### Prompt
Reproduce every one of the following entries line for line, keeping each character unchanged.

--------

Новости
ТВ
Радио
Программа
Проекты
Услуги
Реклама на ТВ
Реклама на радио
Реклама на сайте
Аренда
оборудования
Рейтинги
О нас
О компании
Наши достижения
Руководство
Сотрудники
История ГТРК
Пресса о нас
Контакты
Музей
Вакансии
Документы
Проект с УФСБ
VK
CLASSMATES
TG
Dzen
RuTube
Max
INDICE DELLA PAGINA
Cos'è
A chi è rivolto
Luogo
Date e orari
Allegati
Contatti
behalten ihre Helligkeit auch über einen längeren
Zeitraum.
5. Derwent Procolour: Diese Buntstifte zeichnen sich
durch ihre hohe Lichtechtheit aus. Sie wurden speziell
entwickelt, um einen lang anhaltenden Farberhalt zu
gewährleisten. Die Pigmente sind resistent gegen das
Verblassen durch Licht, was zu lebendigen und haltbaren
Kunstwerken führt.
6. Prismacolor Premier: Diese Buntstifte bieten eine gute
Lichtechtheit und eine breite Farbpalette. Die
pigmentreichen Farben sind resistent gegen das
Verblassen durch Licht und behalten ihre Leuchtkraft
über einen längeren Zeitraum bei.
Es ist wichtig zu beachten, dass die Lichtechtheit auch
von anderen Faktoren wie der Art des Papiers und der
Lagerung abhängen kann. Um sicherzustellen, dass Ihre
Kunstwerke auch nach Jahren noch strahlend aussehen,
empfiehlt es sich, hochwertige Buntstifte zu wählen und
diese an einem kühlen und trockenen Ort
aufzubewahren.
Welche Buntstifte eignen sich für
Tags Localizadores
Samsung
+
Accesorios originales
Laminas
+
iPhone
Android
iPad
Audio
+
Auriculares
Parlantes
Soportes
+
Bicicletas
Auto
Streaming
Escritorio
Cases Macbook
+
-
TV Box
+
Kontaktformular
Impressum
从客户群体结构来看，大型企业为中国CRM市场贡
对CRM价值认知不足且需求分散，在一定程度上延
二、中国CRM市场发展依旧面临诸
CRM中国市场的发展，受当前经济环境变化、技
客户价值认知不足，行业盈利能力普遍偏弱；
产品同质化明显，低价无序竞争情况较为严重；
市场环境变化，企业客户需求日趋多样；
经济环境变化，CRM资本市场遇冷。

--------

### Solution to the exercise
Новости
ТВ
Радио
Программа
Проекты
Услуги
Реклама на ТВ
Реклама на радио
Реклама на сайте
Аренда
оборудования
Рейтинги
О нас
О компании
Наши достижения
Руководство
Сотрудники
История ГТРК
Пресса о нас
Контакты
Музей
Вакансии
Документы
Проект с УФСБ
VK
CLASSMATES
TG
Dzen
RuTube
Max
INDICE DELLA PAGINA
Cos'è
A chi è rivolto
Luogo
Date e orari
Allegati
Contatti
behalten ihre Helligkeit auch über einen längeren
Zeitraum.
5. Derwent Procolour: Diese Buntstifte zeichnen sich
durch ihre hohe Lichtechtheit aus. Sie wurden speziell
entwickelt, um einen lang anhaltenden Farberhalt zu
gewährleisten. Die Pigmente sind resistent gegen das
Verblassen durch Licht, was zu lebendigen und haltbaren
Kunstwerken führt.
6. Prismacolor Premier: Diese Buntstifte bieten eine gute
Lichtechtheit und eine breite Farbpalette. Die
pigmentreichen Farben sind resistent gegen das
Verblassen durch Licht und behalten ihre Leuchtkraft
über einen längeren Zeitraum bei.
Es ist wichtig zu beachten, dass die Lichtechtheit auch
von anderen Faktoren wie der Art des Papiers und der
Lagerung abhängen kann. Um sicherzustellen, dass Ihre
Kunstwerke auch nach Jahren noch strahlend aussehen,
empfiehlt es sich, hochwertige Buntstifte zu wählen und
diese an einem kühlen und trockenen Ort
aufzubewahren.
Welche Buntstifte eignen sich für
Tags Localizadores
Samsung
+
Accesorios originales
Laminas
+
iPhone
Android
iPad
Audio
+
Auriculares
Parlantes
Soportes
+
Bicicletas
Auto
Streaming
Escritorio
Cases Macbook
+
-
TV Box
+
Kontaktformular
Impressum
从客户群体结构来看，大型企业为中国CRM市场贡
对CRM价值认知不足且需求分散，在一定程度上延
二、中国CRM市场发展依旧面临诸
CRM中国市场的发展，受当前经济环境变化、技
客户价值认知不足，行业盈利能力普遍偏弱；
产品同质化明显，低价无序竞争情况较为严重；
市场环境变化，企业客户需求日趋多样；
经济环境变化，CRM资本市场遇冷。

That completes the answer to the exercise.